--- Input material Enclosed Below ---
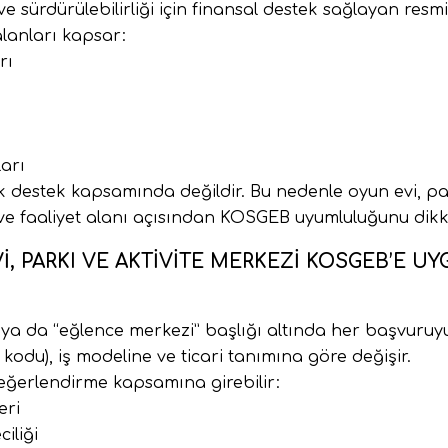
e sürdürülebilirliği için finansal destek sağlayan resm
alanları kapsar:
rı
ları
 destek kapsamında değildir. Bu nedenle oyun evi, pa
 ve faaliyet alanı açısından KOSGEB uyumluluğunu dikka
I, PARKI VE AKTIVITE MERKEZI KOSGEB’E U
a da “eğlence merkezi” başlığı altında her başvuruy
kodu), iş modeline ve ticari tanımına göre değişir.
değerlendirme kapsamına girebilir:
eri
iliği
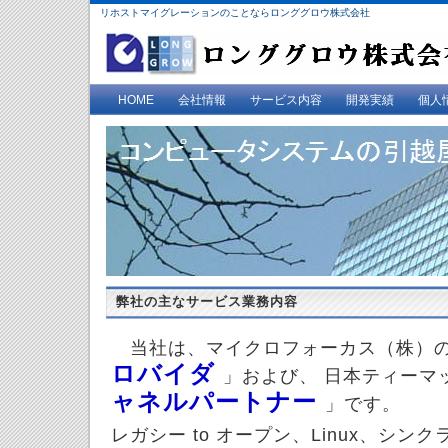
リホストマイグレーションのことならロンググロウ株式会社
HOME
会社情報
サービス内容
開発実績
個人
弊社の主なサービス業務内容
当社は、マイクロフォーカス（株）
ロバイダ
」および、 日本ティーマ
ャネルパートナー
」です。
レガシー to オープン、Linux、シ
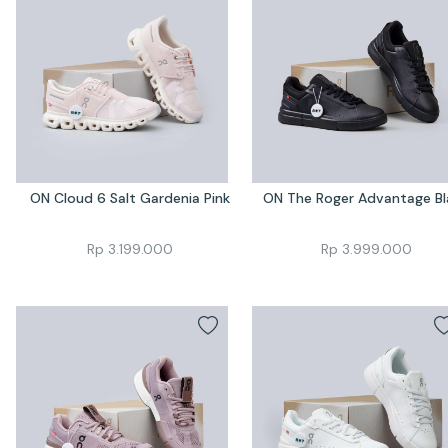
ON Cloud 6 Salt Gardenia Pink
ON The Roger Advantage Bl
Rp
3.199.000
Rp
3.999.000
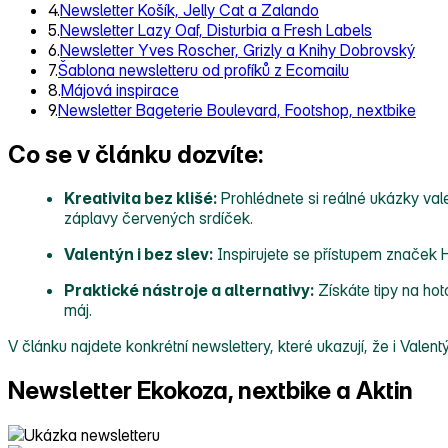
4.
Newsletter Košík, Jelly Cat a Zalando
5.
Newsletter Lazy Oaf, Disturbia a Fresh Labels
6.
Newsletter Yves Roscher, Grizly a Knihy Dobrovský
7.
Šablona newsletteru od profíků z Ecomailu
8.
Májová inspirace
9.
Newsletter Bageterie Boulevard, Footshop, nextbike
Co se v článku dozvíte:
Kreativita bez klišé:
Prohlédnete si reálné ukázky vale
záplavy červených srdíček.
Valentýn i bez slev:
Inspirujete se přístupem značek H
Praktické nástroje a alternativy:
Získáte tipy na hot
máj.
V článku najdete konkrétní newslettery, které ukazují, že i Vale
Newsletter Ekokoza, nextbike a Aktin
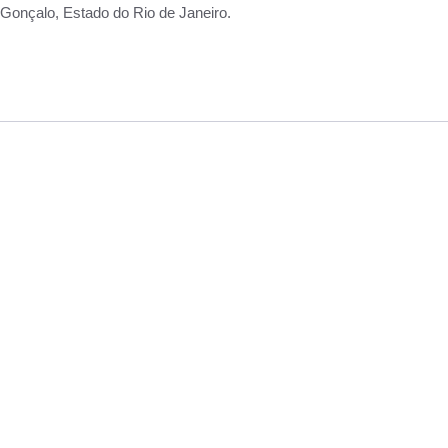
Gonçalo, Estado do Rio de Janeiro.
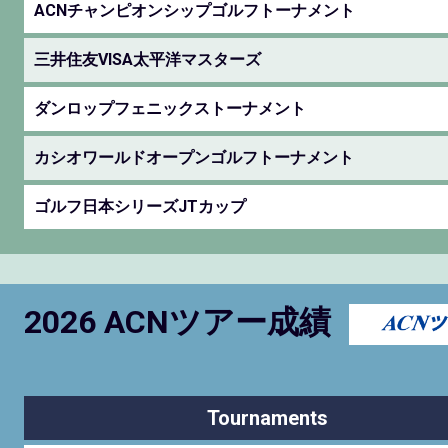
ACNチャンピオンシップゴルフトーナメント
三井住友VISA太平洋マスターズ
ダンロップフェニックストーナメント
カシオワールドオープンゴルフトーナメント
ゴルフ日本シリーズJTカップ
2026 ACNツアー成績
Tournaments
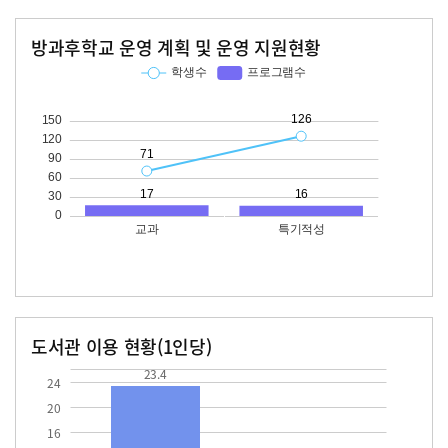
방과후학교 운영 계획 및 운영 지원현황
교과
특기적성
학생수
프로그램수
학생수
프로그램수
71
17
126
16
도서관 이용 현황(1인당)
장서수
대출자료수
23.4
23.4
24
20
16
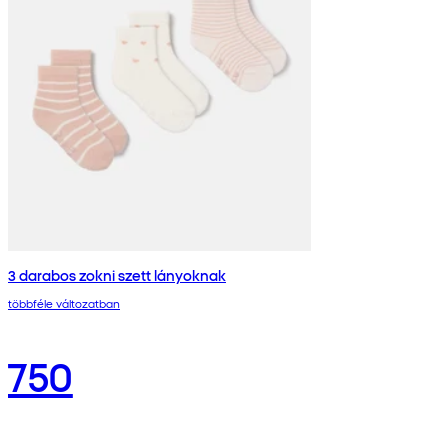
3 darabos zokni szett lányoknak
többféle változatban
750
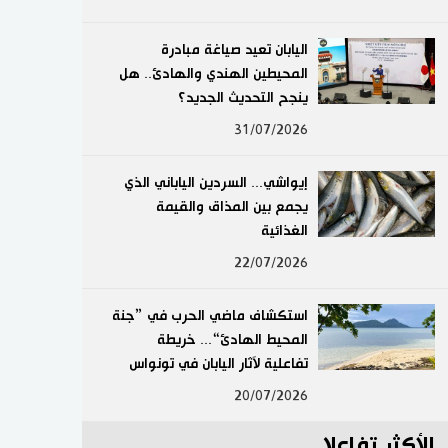
لايف ستايل
اليابان تعيد صياغة مبادرة
المحيطين الهندي والهادئ.. هل
طوكيو
ينجح التحديث الجديد؟
إعلان
31/07/2026
إيواشي... السردين الياباني الذي
يجمع بين المذاق والقيمة
الغذائية
22/07/2026
استكشاف ماضي الحرب في ”جنة
المحيط الهادئ“... خريطة
تفاعلية لآثار اليابان في تونواس
20/07/2026
الأكثر تفاعلا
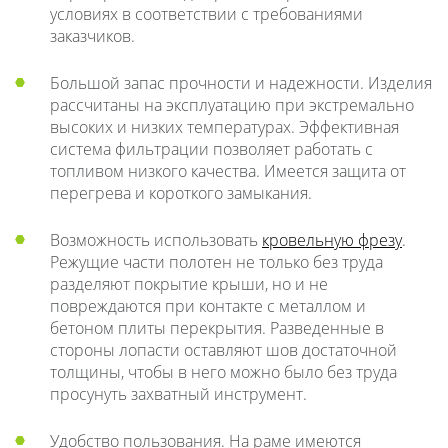
условиях в соответствии с требованиями
заказчиков.
Большой запас прочности и надежности. Изделия
рассчитаны на эксплуатацию при экстремально
высоких и низких температурах. Эффективная
система фильтрации позволяет работать с
топливом низкого качества. Имеется защита от
перегрева и короткого замыкания.
Возможность использовать
кровельную фрезу
.
Режущие части полотен не только без труда
разделяют покрытие крыши, но и не
повреждаются при контакте с металлом и
бетоном плиты перекрытия. Разведенные в
стороны лопасти оставляют шов достаточной
толщины, чтобы в него можно было без труда
просунуть захватный инструмент.
Удобство пользования. На раме имеются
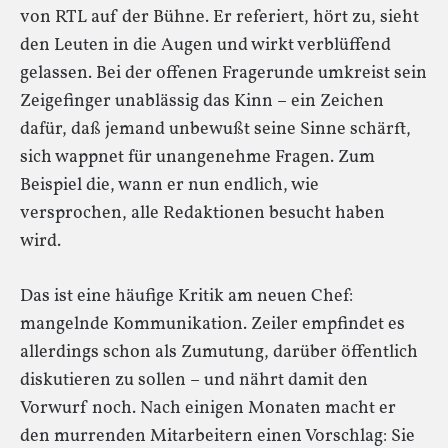
von RTL auf der Bühne. Er referiert, hört zu, sieht
den Leuten in die Augen und wirkt verblüffend
gelassen. Bei der offenen Fragerunde umkreist sein
Zeigefinger unablässig das Kinn – ein Zeichen
dafür, daß jemand unbewußt seine Sinne schärft,
sich wappnet für unangenehme Fragen. Zum
Beispiel die, wann er nun endlich, wie
versprochen, alle Redaktionen besucht haben
wird.
Das ist eine häufige Kritik am neuen Chef:
mangelnde Kommunikation. Zeiler empfindet es
allerdings schon als Zumutung, darüber öffentlich
diskutieren zu sollen – und nährt damit den
Vorwurf noch. Nach einigen Monaten macht er
den murrenden Mitarbeitern einen Vorschlag: Sie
--- End of Enclosed Input material ---
**Exercise:**
Find every line in the records above that contains the word "KOSGEB", and copy each one.

**Output of the exercise:**
 ve faaliyet alanı açısından KOSGEB uyumluluğunu dikka
I, PARKI VE AKTIVITE MERKEZI KOSGEB’E U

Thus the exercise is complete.